* **Data for the task**
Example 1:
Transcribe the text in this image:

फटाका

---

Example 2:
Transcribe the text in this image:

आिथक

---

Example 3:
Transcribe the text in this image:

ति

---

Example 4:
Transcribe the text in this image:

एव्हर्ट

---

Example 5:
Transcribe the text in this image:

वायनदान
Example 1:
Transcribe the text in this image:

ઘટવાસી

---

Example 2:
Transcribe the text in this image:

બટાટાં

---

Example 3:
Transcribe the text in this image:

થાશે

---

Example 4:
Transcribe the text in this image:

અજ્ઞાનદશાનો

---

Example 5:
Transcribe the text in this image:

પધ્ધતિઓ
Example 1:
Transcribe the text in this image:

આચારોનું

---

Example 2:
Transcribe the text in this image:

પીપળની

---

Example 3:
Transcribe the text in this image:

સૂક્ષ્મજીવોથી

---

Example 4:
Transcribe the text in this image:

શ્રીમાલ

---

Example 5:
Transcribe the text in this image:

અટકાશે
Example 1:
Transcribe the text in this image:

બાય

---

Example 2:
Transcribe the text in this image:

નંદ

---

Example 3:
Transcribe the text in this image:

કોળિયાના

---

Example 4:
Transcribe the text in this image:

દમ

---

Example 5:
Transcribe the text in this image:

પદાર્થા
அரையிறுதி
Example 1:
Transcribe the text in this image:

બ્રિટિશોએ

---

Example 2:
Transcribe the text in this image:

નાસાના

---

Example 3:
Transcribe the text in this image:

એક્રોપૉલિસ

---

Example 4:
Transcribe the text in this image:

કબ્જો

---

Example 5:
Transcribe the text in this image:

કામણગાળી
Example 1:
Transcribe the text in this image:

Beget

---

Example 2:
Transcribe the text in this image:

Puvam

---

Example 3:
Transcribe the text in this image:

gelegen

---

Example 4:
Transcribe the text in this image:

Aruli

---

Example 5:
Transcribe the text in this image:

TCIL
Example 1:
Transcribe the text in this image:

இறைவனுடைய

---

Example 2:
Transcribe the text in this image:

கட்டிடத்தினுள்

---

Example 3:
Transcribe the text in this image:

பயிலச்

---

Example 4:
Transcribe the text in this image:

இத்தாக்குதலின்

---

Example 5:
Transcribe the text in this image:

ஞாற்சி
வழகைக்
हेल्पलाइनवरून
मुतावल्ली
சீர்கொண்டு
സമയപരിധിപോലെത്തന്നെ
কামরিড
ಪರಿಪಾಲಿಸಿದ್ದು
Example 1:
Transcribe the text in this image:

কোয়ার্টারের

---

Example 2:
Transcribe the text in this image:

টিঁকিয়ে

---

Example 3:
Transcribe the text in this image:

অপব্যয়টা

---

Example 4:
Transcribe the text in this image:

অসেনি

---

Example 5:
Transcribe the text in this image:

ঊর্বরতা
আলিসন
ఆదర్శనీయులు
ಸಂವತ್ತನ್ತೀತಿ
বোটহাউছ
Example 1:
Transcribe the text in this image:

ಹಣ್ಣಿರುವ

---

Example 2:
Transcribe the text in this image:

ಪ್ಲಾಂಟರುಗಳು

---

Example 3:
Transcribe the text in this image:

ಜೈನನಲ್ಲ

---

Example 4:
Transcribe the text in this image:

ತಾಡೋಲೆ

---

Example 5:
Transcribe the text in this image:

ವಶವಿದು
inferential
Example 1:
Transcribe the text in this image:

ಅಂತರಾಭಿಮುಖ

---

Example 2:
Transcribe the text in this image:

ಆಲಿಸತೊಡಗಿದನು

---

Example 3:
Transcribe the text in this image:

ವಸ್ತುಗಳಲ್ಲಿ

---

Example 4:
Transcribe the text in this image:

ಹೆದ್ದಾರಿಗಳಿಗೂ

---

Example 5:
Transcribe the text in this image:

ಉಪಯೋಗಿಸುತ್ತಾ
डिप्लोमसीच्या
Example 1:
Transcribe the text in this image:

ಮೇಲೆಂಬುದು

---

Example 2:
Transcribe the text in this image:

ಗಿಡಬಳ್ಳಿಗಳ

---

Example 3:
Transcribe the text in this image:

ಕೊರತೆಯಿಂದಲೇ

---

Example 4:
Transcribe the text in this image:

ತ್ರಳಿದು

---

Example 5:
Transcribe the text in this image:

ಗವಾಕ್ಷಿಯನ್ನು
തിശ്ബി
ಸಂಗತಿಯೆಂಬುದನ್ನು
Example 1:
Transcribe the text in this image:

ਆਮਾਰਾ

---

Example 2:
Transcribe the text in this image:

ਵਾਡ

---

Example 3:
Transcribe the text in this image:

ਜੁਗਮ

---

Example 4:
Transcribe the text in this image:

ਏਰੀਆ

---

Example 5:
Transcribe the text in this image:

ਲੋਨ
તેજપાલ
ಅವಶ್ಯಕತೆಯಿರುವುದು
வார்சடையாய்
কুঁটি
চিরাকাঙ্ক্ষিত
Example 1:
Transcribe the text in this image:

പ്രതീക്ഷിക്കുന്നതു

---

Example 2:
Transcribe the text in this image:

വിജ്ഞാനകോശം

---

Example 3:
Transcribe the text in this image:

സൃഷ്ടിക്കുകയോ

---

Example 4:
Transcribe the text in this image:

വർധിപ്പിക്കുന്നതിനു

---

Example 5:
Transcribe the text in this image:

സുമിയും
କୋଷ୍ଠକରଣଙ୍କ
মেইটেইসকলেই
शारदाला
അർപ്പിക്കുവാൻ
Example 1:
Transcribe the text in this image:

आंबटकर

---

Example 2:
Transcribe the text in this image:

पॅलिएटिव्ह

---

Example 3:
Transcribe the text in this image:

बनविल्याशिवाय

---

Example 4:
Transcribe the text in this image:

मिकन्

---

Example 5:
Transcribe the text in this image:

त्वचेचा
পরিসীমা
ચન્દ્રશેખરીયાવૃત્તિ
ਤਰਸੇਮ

* **Activity**
Transcribe the records in full, word for word.

* **Answer for this exercise**
Example 1:
Transcribe the text in this image:

फटाका

---

Example 2:
Transcribe the text in this image:

आिथक

---

Example 3:
Transcribe the text in this image:

ति

---

Example 4:
Transcribe the text in this image:

एव्हर्ट

---

Example 5:
Transcribe the text in this image:

वायनदान
Example 1:
Transcribe the text in this image:

ઘટવાસી

---

Example 2:
Transcribe the text in this image:

બટાટાં

---

Example 3:
Transcribe the text in this image:

થાશે

---

Example 4:
Transcribe the text in this image:

અજ્ઞાનદશાનો

---

Example 5:
Transcribe the text in this image:

પધ્ધતિઓ
Example 1:
Transcribe the text in this image:

આચારોનું

---

Example 2:
Transcribe the text in this image:

પીપળની

---

Example 3:
Transcribe the text in this image:

સૂક્ષ્મજીવોથી

---

Example 4:
Transcribe the text in this image:

શ્રીમાલ

---

Example 5:
Transcribe the text in this image:

અટકાશે
Example 1:
Transcribe the text in this image:

બાય

---

Example 2:
Transcribe the text in this image:

નંદ

---

Example 3:
Transcribe the text in this image:

કોળિયાના

---

Example 4:
Transcribe the text in this image:

દમ

---

Example 5:
Transcribe the text in this image:

પદાર્થા
அரையிறுதி
Example 1:
Transcribe the text in this image:

બ્રિટિશોએ

---

Example 2:
Transcribe the text in this image:

નાસાના

---

Example 3:
Transcribe the text in this image:

એક્રોપૉલિસ

---

Example 4:
Transcribe the text in this image:

કબ્જો

---

Example 5:
Transcribe the text in this image:

કામણગાળી
Example 1:
Transcribe the text in this image:

Beget

---

Example 2:
Transcribe the text in this image:

Puvam

---

Example 3:
Transcribe the text in this image:

gelegen

---

Example 4:
Transcribe the text in this image:

Aruli

---

Example 5:
Transcribe the text in this image:

TCIL
Example 1:
Transcribe the text in this image:

இறைவனுடைய

---

Example 2:
Transcribe the text in this image:

கட்டிடத்தினுள்

---

Example 3:
Transcribe the text in this image:

பயிலச்

---

Example 4:
Transcribe the text in this image:

இத்தாக்குதலின்

---

Example 5:
Transcribe the text in this image:

ஞாற்சி
வழகைக்
हेल्पलाइनवरून
मुतावल्ली
சீர்கொண்டு
സമയപരിധിപോലെത്തന്നെ
কামরিড
ಪರಿಪಾಲಿಸಿದ್ದು
Example 1:
Transcribe the text in this image:

কোয়ার্টারের

---

Example 2:
Transcribe the text in this image:

টিঁকিয়ে

---

Example 3:
Transcribe the text in this image:

অপব্যয়টা

---

Example 4:
Transcribe the text in this image:

অসেনি

---

Example 5:
Transcribe the text in this image:

ঊর্বরতা
আলিসন
ఆదర్శనీయులు
ಸಂವತ್ತನ್ತೀತಿ
বোটহাউছ
Example 1:
Transcribe the text in this image:

ಹಣ್ಣಿರುವ

---

Example 2:
Transcribe the text in this image:

ಪ್ಲಾಂಟರುಗಳು

---

Example 3:
Transcribe the text in this image:

ಜೈನನಲ್ಲ

---

Example 4:
Transcribe the text in this image:

ತಾಡೋಲೆ

---

Example 5:
Transcribe the text in this image:

ವಶವಿದು
inferential
Example 1:
Transcribe the text in this image:

ಅಂತರಾಭಿಮುಖ

---

Example 2:
Transcribe the text in this image:

ಆಲಿಸತೊಡಗಿದನು

---

Example 3:
Transcribe the text in this image:

ವಸ್ತುಗಳಲ್ಲಿ

---

Example 4:
Transcribe the text in this image:

ಹೆದ್ದಾರಿಗಳಿಗೂ

---

Example 5:
Transcribe the text in this image:

ಉಪಯೋಗಿಸುತ್ತಾ
डिप्लोमसीच्या
Example 1:
Transcribe the text in this image:

ಮೇಲೆಂಬುದು

---

Example 2:
Transcribe the text in this image:

ಗಿಡಬಳ್ಳಿಗಳ

---

Example 3:
Transcribe the text in this image:

ಕೊರತೆಯಿಂದಲೇ

---

Example 4:
Transcribe the text in this image:

ತ್ರಳಿದು

---

Example 5:
Transcribe the text in this image:

ಗವಾಕ್ಷಿಯನ್ನು
തിശ്ബി
ಸಂಗತಿಯೆಂಬುದನ್ನು
Example 1:
Transcribe the text in this image:

ਆਮਾਰਾ

---

Example 2:
Transcribe the text in this image:

ਵਾਡ

---

Example 3:
Transcribe the text in this image:

ਜੁਗਮ

---

Example 4:
Transcribe the text in this image:

ਏਰੀਆ

---

Example 5:
Transcribe the text in this image:

ਲੋਨ
તેજપાલ
ಅವಶ್ಯಕತೆಯಿರುವುದು
வார்சடையாய்
কুঁটি
চিরাকাঙ্ক্ষিত
Example 1:
Transcribe the text in this image:

പ്രതീക്ഷിക്കുന്നതു

---

Example 2:
Transcribe the text in this image:

വിജ്ഞാനകോശം

---

Example 3:
Transcribe the text in this image:

സൃഷ്ടിക്കുകയോ

---

Example 4:
Transcribe the text in this image:

വർധിപ്പിക്കുന്നതിനു

---

Example 5:
Transcribe the text in this image:

സുമിയും
କୋଷ୍ଠକରଣଙ୍କ
মেইটেইসকলেই
शारदाला
അർപ്പിക്കുവാൻ
Example 1:
Transcribe the text in this image:

आंबटकर

---

Example 2:
Transcribe the text in this image:

पॅलिएटिव्ह

---

Example 3:
Transcribe the text in this image:

बनविल्याशिवाय

---

Example 4:
Transcribe the text in this image:

मिकन्

---

Example 5:
Transcribe the text in this image:

त्वचेचा
পরিসীমা
ચન્દ્રશેખરીયાવૃત્તિ
ਤਰਸੇਮ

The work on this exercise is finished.